For the material that follows, return exactly the lines from the one with "Metres; depth is" through the one with "Query: object in box [332,16,347,26].", both ends included.

## Information shown
####
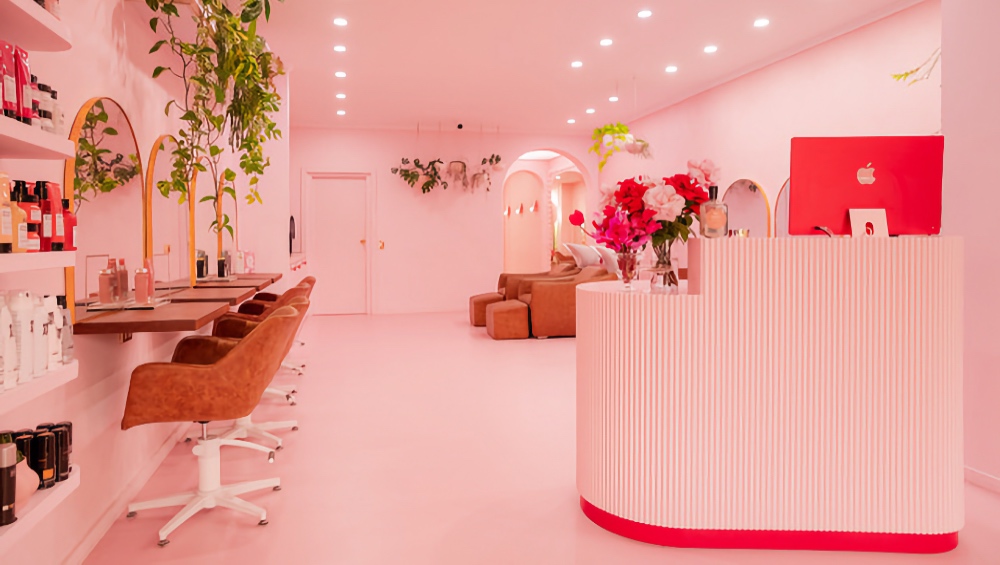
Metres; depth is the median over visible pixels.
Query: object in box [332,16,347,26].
####
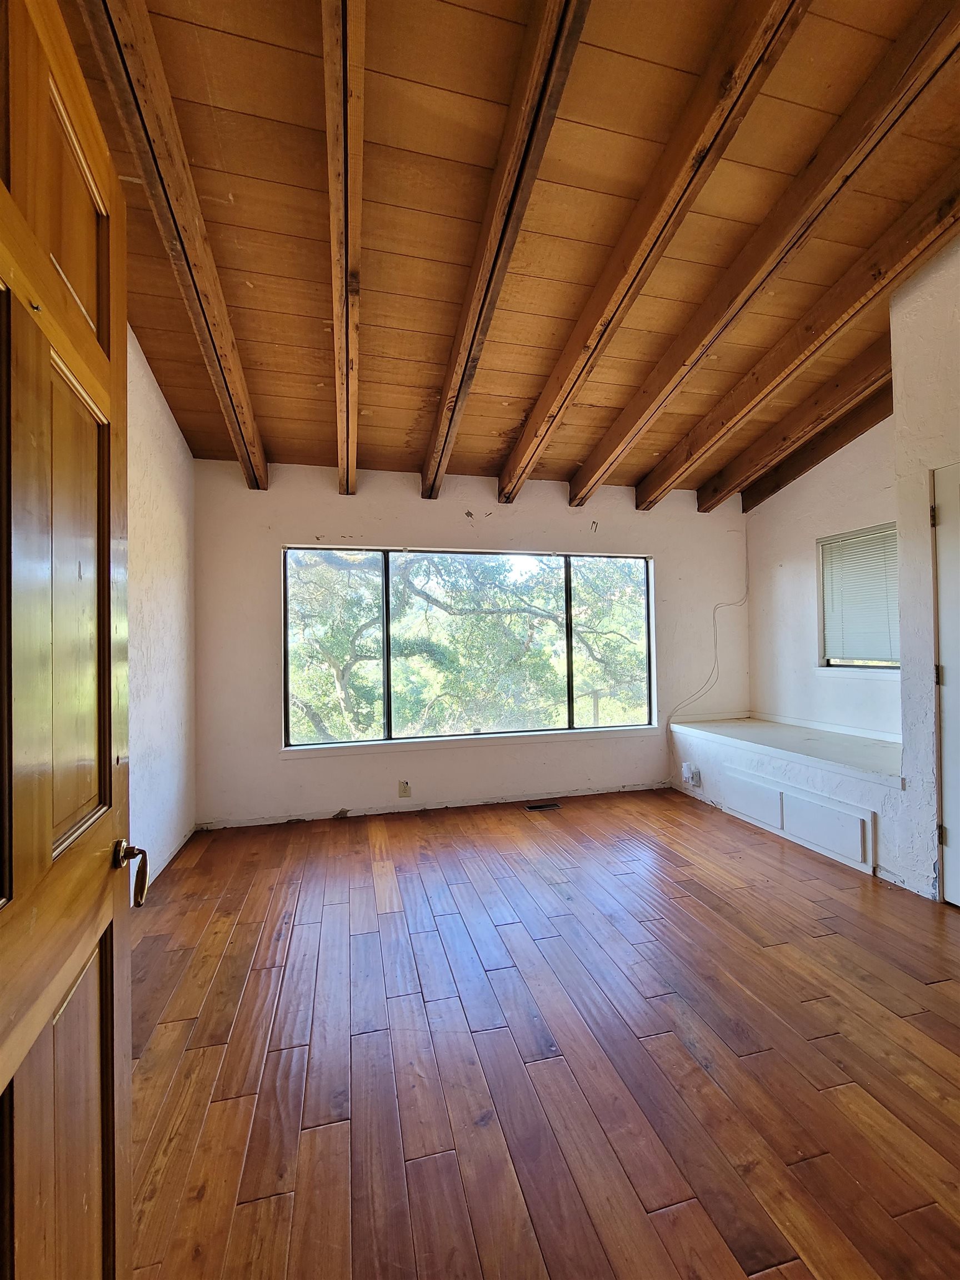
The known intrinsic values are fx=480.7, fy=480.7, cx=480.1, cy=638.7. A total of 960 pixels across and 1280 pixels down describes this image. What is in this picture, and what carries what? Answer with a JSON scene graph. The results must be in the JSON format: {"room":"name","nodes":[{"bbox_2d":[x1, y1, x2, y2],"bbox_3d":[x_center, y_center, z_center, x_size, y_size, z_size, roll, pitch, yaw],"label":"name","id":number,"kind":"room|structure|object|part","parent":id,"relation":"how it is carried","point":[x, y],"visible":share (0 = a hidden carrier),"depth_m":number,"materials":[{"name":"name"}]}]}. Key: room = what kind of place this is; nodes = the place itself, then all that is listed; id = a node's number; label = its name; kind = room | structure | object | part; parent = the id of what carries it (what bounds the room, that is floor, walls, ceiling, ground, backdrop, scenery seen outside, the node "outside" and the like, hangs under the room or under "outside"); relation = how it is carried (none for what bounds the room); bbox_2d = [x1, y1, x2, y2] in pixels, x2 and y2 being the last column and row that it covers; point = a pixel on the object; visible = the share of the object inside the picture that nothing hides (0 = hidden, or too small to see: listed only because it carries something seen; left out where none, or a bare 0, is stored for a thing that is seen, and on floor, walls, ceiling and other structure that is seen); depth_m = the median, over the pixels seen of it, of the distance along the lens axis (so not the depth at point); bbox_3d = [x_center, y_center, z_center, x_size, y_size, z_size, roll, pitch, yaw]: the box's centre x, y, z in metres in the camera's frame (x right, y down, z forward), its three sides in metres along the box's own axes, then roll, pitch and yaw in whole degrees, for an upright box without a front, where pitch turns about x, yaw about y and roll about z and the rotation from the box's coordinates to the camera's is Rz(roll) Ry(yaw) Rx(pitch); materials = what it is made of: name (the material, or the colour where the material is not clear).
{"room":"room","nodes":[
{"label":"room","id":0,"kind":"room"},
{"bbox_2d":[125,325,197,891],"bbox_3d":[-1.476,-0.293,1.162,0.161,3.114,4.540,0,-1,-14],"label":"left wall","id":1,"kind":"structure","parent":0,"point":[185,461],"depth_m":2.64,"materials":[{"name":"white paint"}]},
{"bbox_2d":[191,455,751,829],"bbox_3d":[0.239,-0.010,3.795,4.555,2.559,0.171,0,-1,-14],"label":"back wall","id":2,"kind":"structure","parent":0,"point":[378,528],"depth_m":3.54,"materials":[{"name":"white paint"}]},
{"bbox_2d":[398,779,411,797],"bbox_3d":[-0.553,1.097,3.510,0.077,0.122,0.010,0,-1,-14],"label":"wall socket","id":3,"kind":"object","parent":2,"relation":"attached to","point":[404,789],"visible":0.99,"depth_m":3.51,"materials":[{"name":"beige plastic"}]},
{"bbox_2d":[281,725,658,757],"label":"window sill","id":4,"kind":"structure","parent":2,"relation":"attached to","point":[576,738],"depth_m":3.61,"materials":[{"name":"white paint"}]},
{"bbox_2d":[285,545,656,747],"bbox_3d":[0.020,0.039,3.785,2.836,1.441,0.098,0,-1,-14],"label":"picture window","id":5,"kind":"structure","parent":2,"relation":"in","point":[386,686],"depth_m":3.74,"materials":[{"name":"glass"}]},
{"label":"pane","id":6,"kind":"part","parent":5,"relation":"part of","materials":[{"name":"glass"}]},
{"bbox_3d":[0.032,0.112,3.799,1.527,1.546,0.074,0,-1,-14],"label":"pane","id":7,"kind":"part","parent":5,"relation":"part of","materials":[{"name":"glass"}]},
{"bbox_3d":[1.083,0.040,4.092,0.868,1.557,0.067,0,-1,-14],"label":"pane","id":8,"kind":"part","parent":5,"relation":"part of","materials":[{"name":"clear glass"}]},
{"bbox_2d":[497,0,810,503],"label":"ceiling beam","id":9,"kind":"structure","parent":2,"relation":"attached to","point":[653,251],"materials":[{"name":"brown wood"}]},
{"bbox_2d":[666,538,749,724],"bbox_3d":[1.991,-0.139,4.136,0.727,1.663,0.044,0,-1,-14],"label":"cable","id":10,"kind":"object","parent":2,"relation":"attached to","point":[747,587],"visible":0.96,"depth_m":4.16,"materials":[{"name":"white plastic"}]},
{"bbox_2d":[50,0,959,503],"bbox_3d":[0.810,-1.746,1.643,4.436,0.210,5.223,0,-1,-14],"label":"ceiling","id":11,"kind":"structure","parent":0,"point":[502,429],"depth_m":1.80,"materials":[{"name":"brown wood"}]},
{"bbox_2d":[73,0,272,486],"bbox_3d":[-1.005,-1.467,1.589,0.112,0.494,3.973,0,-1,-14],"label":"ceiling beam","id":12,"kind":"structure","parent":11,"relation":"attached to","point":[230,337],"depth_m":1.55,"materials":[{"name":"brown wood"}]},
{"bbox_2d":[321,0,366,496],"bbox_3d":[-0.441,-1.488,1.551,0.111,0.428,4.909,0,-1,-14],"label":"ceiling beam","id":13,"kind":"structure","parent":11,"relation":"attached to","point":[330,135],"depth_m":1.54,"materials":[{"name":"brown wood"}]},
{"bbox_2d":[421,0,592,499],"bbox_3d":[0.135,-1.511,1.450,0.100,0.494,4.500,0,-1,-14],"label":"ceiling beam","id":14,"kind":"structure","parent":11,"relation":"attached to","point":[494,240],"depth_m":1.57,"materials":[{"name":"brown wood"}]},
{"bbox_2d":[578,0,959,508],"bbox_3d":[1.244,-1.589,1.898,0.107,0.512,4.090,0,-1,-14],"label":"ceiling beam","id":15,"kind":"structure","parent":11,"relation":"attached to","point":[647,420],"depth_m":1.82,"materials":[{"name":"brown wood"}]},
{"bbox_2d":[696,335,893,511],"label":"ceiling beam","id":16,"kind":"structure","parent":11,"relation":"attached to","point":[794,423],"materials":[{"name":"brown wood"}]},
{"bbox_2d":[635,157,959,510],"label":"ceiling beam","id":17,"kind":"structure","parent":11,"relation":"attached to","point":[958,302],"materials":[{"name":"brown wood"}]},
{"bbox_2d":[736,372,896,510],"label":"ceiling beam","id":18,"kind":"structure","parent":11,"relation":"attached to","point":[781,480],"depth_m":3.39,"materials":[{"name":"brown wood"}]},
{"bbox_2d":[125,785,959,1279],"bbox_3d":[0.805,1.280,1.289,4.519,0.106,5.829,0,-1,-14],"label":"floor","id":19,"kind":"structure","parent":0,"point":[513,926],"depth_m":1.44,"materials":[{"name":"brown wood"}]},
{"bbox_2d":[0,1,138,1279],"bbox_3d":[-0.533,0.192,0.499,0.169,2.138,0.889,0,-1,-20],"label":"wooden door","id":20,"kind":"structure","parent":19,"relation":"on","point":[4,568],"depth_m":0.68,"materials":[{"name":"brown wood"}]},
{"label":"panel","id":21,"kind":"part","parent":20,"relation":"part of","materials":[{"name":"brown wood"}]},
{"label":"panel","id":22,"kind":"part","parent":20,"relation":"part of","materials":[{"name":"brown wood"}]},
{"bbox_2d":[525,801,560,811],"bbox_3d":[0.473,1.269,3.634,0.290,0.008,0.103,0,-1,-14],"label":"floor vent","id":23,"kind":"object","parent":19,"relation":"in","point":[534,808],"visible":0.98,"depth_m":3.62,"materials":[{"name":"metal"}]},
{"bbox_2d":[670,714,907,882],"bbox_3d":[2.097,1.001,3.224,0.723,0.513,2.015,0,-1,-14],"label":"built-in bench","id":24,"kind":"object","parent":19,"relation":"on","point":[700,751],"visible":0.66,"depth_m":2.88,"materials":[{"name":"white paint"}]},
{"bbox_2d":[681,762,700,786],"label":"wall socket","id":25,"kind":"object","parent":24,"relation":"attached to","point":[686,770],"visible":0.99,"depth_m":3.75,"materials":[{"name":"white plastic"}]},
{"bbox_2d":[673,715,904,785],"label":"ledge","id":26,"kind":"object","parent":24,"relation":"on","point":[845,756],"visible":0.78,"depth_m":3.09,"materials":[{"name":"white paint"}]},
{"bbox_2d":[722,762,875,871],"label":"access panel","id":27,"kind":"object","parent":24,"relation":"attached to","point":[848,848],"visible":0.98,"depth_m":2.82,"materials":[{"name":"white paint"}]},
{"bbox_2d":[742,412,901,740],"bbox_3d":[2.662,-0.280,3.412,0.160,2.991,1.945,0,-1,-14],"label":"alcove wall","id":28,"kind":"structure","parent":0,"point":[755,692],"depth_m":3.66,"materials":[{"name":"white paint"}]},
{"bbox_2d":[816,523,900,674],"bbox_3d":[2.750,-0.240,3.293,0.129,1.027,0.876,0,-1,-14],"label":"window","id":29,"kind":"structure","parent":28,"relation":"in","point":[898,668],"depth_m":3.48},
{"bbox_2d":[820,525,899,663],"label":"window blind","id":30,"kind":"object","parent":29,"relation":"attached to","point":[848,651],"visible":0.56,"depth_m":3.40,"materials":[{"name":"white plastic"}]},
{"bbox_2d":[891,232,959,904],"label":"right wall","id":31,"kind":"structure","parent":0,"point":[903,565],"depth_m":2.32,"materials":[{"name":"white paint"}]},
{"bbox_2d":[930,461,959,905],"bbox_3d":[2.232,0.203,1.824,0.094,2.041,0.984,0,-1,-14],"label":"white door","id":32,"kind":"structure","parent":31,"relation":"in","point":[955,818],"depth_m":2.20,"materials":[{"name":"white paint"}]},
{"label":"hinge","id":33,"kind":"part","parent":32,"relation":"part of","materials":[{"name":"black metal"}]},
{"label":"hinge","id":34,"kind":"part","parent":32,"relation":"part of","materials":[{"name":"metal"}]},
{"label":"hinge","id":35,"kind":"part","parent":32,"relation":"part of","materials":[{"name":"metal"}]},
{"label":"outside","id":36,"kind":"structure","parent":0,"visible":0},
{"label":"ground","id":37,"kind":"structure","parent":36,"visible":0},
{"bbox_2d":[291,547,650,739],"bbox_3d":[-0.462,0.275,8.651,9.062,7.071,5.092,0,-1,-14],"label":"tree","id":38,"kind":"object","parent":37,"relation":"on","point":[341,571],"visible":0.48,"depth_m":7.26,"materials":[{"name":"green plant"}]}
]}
####
## Answer box
Metres; depth is the median over visible pixels.
Query: object in box [332,16,347,26].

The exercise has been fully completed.